If you look at almost any aspect of a business, chances are it does not operate in the same way it did when it was first introduced. The reason for this is the business’ identification of a need for change. Whether a business follows a formal change management process or not, it is inevitable that adjustments are made as time passes. Like people, there is no such thing as a perfect business, regardless of how well it may be performing.
One of the biggest indicators of how well a change fits in to a business is the way in which employees react to the change. The truth is that many changes, whether beneficial or not, are met with resistance from the work force. This resistance manifests in bold and/or subtle actions of defiance to the change. There are several reasons why employees are resistant to change and below is an outline of three of the most popular reasons employees resist change.
Loss of Employment
This is one of the most popular reasons for employee resistance and it is truly no surprise. People work for a living. Whether that living is comfortable or not, employment provides a source of income that takes care of expenses at the very least. Having a job and feeling secure in the guarantee of earning provides a sense of comfort to employees.
It stands to reason, therefore, that anything that appears to threaten this way of life is a problem for said employees. When you consider the fact that factors such as technological changes have resulted in the lack of a need for certain types of workers, or the fact that organizational restructuring can lead to workers being laid off, you can understand why employees worry and begin to put up resistance to changes that seemingly present this threat.
As unfortunate as this is, many times employees are resistant simply because communication of the change was either poorly done or poorly interpreted. No matter what the intended meaning of an attempt at communicating a message is, if the party/parties on the receiving end do not derive the intent of said message, the whole process fails.

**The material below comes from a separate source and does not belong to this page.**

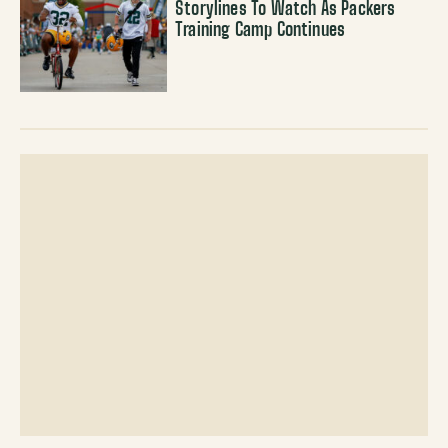
Storylines To Watch As Packers
Training Camp Continues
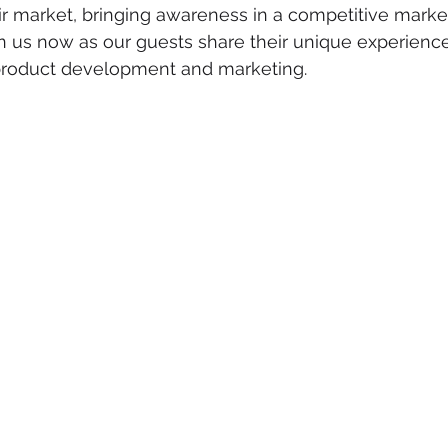
ir market, bringing awareness in a competitive marke
n us now as our guests share their unique experience
product development and marketing.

For example, imagine a company distributes a portion of its profit to staff members every quarter as an incentive. Note that the incentive received every three months the is the total profit distribution allowance for all the months that make up the quarter. Now imagine a loss was made in one month and the company decides to cut the incentive package for that quarter. In communicating this decision, staff members could get the idea that the incentive system is being removed entirely. The thought of losing such a convenient benefit permanently is enough for staff to display levels of resistance.
This is how communication breakdown can result in resistance due to misunderstanding.
When the decision to implement certain changes is made, there also needs to be a review of the magnitude and impact of the change. This needs to be done because not all changes can be implemented quickly and/or in a single phase. In many cases, this is not understood, and the staff complement of a business may simply not willing and/or able to accommodate large changes in that way.
Attempts to get the workforce to do so are usually met with resistance.
Whenever changes are communicated poorly, pose a risk of job loss, or are too significant to implement all at once, the implementation of them is likely to be met with resistance. There are other reasons this can also take place such as a lack of faith in the management team.
The best way to prevent or mitigate against such resistance is through a structured change management process.